Dominey felt a strange pang of distress. She saw the unusual softening in his face, and her eyes lit up.
“Just for a moment,” she broke off, “you were like Leopold. As a rule, you know, you are not like him. I think that you left him somewhere in Africa and came home in his likeness.”
“Believe that for a little time,” Dominey begged earnestly.
“What if it were true?” she asked abruptly. “There are times when I do not recognise you. There are words Leopold used to use which I have never heard from your lips. Is not West Africa the sorcerer’s paradise? Perhaps you are an imposter, and the man I love is there still, in trouble—perhaps ill. You play the part of Everard Dominey like a very king of actors. Perhaps before you came here you played the part of Leopold. You are not my Leopold. Love cannot die as you would have me believe.”
“Now,” he said coolly, “you are coming round to my way of thinking. I have been assuring you, from the very first moment we met at the Carlton, that I was not your Leopold—that I was Everard Dominey.”
“I shall put you to the test,” she exclaimed suddenly, rising to her feet. “Your arm, if you please.”
She led him across the hall to where little groups of people were gossiping, playing bridge, and Seaman, the center of a little group of gullible amateur speculators, was lecturing on mines.

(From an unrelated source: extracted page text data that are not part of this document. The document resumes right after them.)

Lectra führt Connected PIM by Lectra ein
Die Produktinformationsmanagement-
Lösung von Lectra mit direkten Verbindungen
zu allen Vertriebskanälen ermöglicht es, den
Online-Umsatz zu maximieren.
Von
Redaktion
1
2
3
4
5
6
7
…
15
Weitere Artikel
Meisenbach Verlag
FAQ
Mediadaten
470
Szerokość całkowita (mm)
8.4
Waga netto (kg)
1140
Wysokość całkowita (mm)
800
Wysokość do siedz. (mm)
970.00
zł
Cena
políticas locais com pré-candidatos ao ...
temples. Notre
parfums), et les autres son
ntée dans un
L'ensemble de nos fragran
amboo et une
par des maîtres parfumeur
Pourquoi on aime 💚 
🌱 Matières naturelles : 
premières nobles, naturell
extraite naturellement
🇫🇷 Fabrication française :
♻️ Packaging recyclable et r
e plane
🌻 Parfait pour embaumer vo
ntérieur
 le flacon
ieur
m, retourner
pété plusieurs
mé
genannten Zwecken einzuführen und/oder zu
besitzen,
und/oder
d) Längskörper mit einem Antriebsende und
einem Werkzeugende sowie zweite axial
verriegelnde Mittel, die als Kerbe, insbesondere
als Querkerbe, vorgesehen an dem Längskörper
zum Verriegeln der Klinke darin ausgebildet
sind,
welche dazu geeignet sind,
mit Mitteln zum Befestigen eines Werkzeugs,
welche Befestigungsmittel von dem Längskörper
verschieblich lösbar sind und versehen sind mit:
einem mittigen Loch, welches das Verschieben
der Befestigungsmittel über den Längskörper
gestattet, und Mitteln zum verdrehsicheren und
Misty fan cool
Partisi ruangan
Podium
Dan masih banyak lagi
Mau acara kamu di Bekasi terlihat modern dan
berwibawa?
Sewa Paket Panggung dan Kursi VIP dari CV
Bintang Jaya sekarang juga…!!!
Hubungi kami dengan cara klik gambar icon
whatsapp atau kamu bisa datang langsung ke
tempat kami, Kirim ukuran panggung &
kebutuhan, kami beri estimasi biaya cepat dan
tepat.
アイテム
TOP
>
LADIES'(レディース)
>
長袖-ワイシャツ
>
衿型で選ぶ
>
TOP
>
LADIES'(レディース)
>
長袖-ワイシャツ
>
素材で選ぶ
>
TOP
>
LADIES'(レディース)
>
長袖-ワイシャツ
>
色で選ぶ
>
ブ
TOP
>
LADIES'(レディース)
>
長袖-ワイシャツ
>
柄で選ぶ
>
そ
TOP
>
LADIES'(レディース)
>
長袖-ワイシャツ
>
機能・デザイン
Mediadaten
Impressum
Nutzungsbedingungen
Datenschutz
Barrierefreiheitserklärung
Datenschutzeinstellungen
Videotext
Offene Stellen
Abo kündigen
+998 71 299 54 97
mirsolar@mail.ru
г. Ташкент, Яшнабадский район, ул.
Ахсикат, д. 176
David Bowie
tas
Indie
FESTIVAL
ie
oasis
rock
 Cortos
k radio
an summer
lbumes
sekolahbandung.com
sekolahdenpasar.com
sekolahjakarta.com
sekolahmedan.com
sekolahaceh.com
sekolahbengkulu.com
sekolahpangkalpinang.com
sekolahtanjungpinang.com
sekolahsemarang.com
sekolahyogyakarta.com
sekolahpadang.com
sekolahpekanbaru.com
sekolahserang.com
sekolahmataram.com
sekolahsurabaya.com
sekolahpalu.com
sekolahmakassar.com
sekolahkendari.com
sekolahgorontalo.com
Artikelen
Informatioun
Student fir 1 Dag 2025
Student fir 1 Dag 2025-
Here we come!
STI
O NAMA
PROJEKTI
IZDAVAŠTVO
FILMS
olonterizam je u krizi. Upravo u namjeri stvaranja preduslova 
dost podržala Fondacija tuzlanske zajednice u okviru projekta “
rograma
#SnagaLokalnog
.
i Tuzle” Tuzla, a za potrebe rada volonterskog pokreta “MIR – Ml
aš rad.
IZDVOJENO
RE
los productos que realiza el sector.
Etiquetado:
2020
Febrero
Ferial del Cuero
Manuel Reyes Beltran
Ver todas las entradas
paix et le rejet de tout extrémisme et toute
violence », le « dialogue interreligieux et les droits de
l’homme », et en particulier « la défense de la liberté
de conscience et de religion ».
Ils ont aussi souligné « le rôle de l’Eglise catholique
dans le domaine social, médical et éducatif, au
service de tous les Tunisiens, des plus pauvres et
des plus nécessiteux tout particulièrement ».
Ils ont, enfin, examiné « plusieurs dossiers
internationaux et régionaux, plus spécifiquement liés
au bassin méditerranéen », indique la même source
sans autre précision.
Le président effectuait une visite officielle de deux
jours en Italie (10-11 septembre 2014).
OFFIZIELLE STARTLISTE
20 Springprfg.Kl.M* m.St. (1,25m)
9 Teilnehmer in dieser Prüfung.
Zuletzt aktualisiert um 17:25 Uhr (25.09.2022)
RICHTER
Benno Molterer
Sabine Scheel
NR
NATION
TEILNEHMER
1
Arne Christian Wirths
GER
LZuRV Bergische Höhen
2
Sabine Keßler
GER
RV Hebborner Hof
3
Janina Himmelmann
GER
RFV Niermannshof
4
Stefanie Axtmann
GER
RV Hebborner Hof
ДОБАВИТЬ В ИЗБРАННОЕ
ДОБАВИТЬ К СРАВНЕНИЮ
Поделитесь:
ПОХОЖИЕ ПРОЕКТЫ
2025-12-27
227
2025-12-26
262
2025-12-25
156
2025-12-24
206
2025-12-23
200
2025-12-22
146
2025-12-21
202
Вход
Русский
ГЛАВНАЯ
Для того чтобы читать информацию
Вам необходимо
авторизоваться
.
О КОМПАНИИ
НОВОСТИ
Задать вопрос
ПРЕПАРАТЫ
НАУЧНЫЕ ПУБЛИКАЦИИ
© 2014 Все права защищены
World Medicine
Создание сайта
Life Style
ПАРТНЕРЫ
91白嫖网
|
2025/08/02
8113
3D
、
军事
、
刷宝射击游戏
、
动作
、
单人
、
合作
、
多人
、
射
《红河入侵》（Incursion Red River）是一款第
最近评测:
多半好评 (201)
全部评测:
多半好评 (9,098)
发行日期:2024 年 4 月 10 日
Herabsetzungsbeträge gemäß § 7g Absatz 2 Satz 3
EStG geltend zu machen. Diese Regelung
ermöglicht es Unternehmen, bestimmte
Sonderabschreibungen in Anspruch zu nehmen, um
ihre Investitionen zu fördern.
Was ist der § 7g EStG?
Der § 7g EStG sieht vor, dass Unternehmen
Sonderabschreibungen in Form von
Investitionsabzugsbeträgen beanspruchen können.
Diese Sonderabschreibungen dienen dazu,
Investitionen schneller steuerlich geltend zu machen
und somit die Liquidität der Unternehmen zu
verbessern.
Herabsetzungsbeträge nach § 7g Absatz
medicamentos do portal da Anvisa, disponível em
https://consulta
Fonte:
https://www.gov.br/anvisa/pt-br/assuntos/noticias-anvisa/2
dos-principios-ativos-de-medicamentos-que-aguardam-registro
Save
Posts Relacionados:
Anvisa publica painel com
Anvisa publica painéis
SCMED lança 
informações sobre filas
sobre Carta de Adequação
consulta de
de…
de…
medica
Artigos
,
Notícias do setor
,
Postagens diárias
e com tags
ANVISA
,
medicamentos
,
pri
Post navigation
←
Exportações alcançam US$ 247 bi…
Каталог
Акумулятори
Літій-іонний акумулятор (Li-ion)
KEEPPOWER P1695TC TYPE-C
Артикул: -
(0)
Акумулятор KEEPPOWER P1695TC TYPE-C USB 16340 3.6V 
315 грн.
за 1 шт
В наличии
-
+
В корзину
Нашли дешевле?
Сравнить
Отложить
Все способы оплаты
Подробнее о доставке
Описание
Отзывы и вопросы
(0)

They stopped to say a word or two here and there, but Stephanie’s fingers never left her companion’s arm. They passed down a corridor hung with a collection of wonderful sporting prints in which she affected some interest, into a small gallery which led into the ballroom. Here they were alone. She laid her hands upon his shoulders and looked up into his eyes. Her lips drew nearer to his.
“Kiss me—upon the lips, Leopold,” she ordered.